Summary: For the period Jan 26-Feb 01, the ship lineup shows that Brazil exported 396,000 MT corn. That is down 120,000 from the previous week but is 308,000 MT more than what was shipped a year ago. For comparison, US export inspections were 901,000 MT. Argentina shipped 723,000 MT for the week. Brazil’s ship lineup shows that 1.28 MMT are expected to be shipped in Feb. SESEX’s official cumulative Mar-Jan corn exports are 23.31 MMT vs USDA’s projection of 23.5 MMT. There is still another 4 weeks left in the local marketing year (Mar’18-Feb’19). Brazil’s cumulative export “commitments” (shipments to date, vessels waiting, and vessels to arrive) are 24.53 MMT, 23.3% below a year ago. This is tied as the 3rd smallest figure (for this date) in 6 years. In the Dec WASDE, the USDA raised its projection for Brazil’s local marketing year (Mar-Feb) exports by 1.5 MMT to 23.5 MMT. That’s down 25.6% from last year. Based on the seasonal, the pace of export commitments is sufficient to exceed the USDA’s projection by 0.5-1.0 MMT.

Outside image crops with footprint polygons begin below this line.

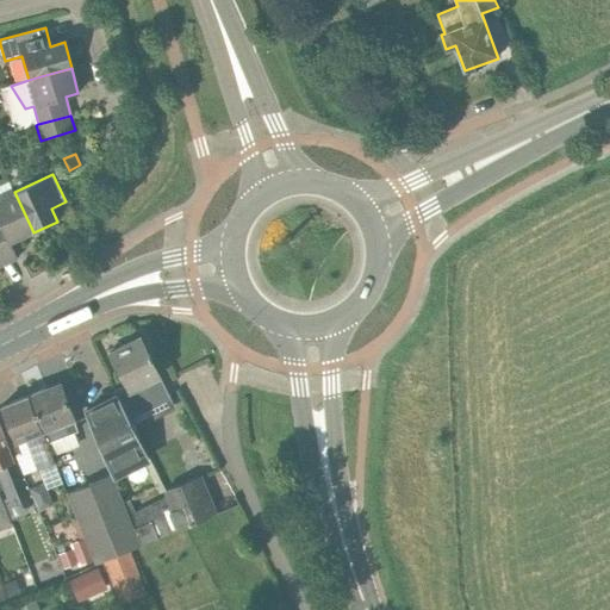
[(33,232),(14,192),(10,180),(0,184),(0,265),(17,257),(10,242),(32,231),(32,232),(33,232)]
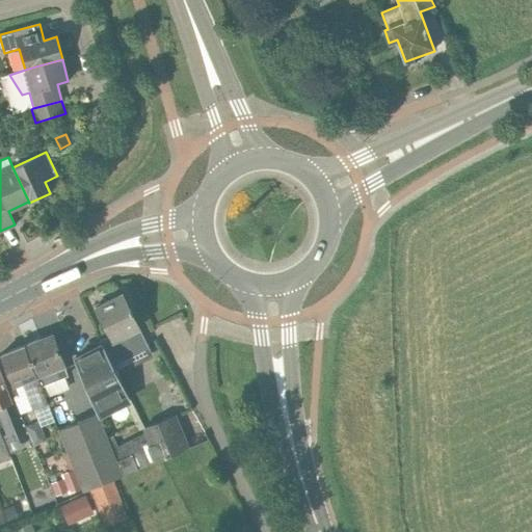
[(114,368),(116,374),(154,356),(122,293),(96,306),(110,335),(100,340),(114,368)]
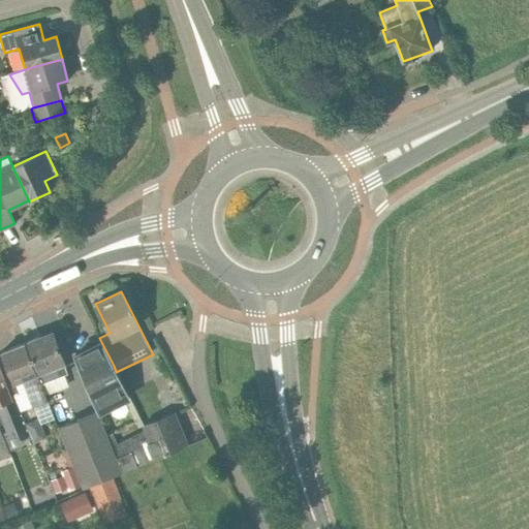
[(25,343),(40,383),(67,373),(51,333),(25,343)]
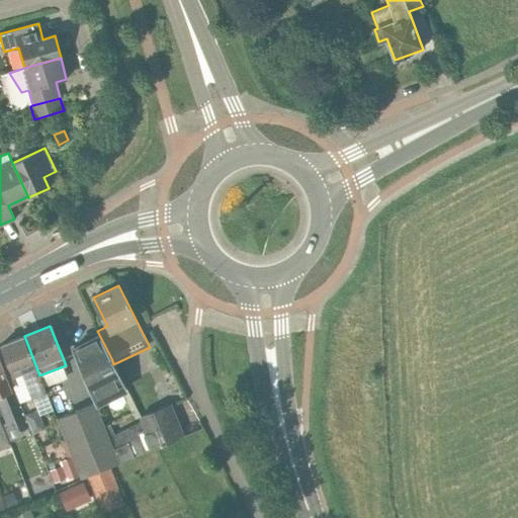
[(113,364),(111,358),(97,331),(96,331),(99,336),(73,349),(99,402),(125,387),(113,364)]
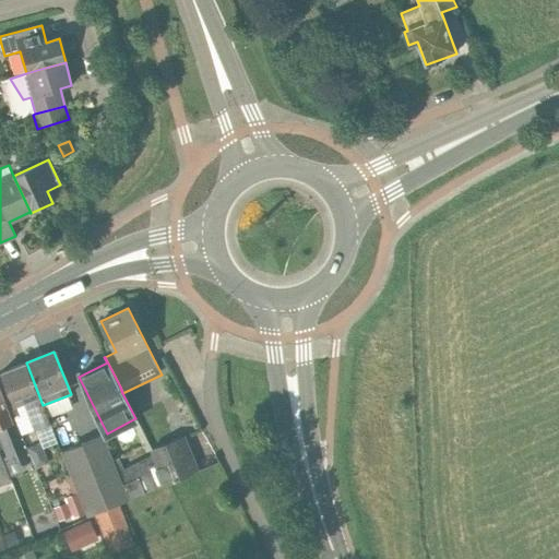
[(48,418),(43,405),(26,363),(1,372),(14,404),(8,406),(16,427),(32,420),(36,430),(50,424),(48,418)]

Brazil’s cumulative corn export “commitments” (shipments to date, vessels loading or waiting, and vessels to arrive) were estimated to be 24.5 MMT. That is up 245,000 MT from the previous week but it is 23.3% less than a year ago (see chart below).
This week, the tonnage of vessels that were waiting (or scheduled to arrive) was 1.19 MMT (see chart below), down from last week’s 1.38 MMT but above last year’s 0.634 MMT.
The chart below shows that corn export commitments are above the “average” pace required to meet the USDA’s export projection of 23.5 MMT. The unusual delays in Brazil’s corn exports early this year were probably due to the imposition of higher truck freight rates which disrupted logistics and slowed farmer sales. The sharp fluctuations in the Real may also have influenced the timing of farmers’ sales.
The chart below shows the monthly seasonal of Brazil corn exports for the local marketing year (Mar-Feb). The black circles represent monthly shipments based on shipping data. The red triangles represent official SECEX monthly exports. The green squares are last year’s SECEX monthly exports. January’s SECEX exports were 4.02 MMT vs shipments of 3.08 MMT. For the period Mar-Jan, cumulative SECEX exports are 23.31 MMT vs shipments of 23.29 MMT. For February, the lineup indicates that shipments will be 1.25 MMT. There were no vessels scheduled to ship in March. Late in the season, SESEX’s exports are often larger than the shipments reported by cargo services.
As of Feb 04, ship waiting times at the three public sheds at Paranagua was estimated to be 6 days (see red line read off right axis in the chart below). That’s up 2 days from a week ago but below last year’s 9-day waiting time (see black line).